Payoff: The Hidden Logic That Shapes Our Motivations (Ted Books) by Dan Ariely
Author:Dan Ariely
Language: eng
Format: azw3
ISBN: 1501120042
Publisher: Simon & Schuster/ TED
Published: 2016-11-15T00:00:00+00:00
An Experiment at Intel
Because the problem of determining the best way to motivate people is so vast and context dependent, there isn’t (nor will there ever be) one experiment that would give us the one true answer to this question. Researchers can take only small steps in hopes of discovering how managers and policymakers can make slightly less damaging mistakes in their attempts to motivate people.

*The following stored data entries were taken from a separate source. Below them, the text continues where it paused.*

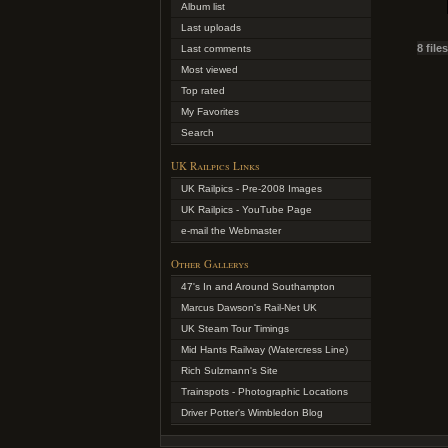
Album list
Last uploads
8 file
Last comments
Most viewed
Top rated
My Favorites
Search
UK Railpics Links
UK Railpics - Pre-2008 Images
UK Railpics - YouTube Page
e-mail the Webmaster
Other Gallerys
47's In and Around Southampton
Marcus Dawson's Rail-Net UK
UK Steam Tour Timings
Mid Hants Railway (Watercress Line)
Rich Sulzmann's Site
Trainspots - Photographic Locations
Driver Potter's Wimbledon Blog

Quite a few years ago, Uri Gneezy (a professor at the University of San Diego California), George Loewenstein (a professor at Carnegie Mellon University), Nina Mazar (a professor at the University of Toronto), and I carried out some lab experiments on the effectiveness of large bonuses.13 One of our main findings was that when the bonus size became very large, performance decreased dramatically. This counterintuitive effect stemmed from the stress and fear of possibly not getting the bonus. But that was a lab result. And since the laboratory environment is inherently limited in its ability to capture the true, complex nature of labor, we’ve spent years searching for ways to experiment with real employees at their workplaces. We wanted to study bonuses because almost all companies use some type of bonus, yet despite their ubiquity—and the fact that compensation is most businesses’ largest expense—little is known about how effective bonuses really are. Even less is understood about what forms of payment work best. So understanding the effects of bonuses became our white whale.
When looking for a promising testing ground for experiments on motivation and performance, we thought about the types of jobs that would be best and worst to study. Defining the best jobs to study is complex, but we can probably agree that one of the worst types of job anyone could consider for this purpose is something like mine. Since I’m a university professor, my productivity is hard to quantify. Does my employer measure my output by the number of papers I publish? The number of talks I give? The hours of teaching I put in? The number of good ideas I have? It’s also difficult to measure the quality of my work. For example, is this book any good, and by whose standards? Nor is the link between motivation and output direct or clear. Sometimes I might be highly motivated to find a particular answer to a question, but the concept I am working on is not the right one. Sometimes I might not be terribly motivated, but I stumble on a good research topic. The challenges with measuring my productivity are not unique to professors; in fact, they are common to most knowledge workers. Your productivity is likely to be as complex, if not more so, than mine to measure.
To test the effectiveness of different motivations, we needed to study a work environment in which employee output could be easily and accurately measured and where the tasks were more or less constant.
I lucked out when Guy Hochman, then a Duke postdoctoral fellow, introduced me to Liad Bareket, who worked in the HR department at Intel in Israel.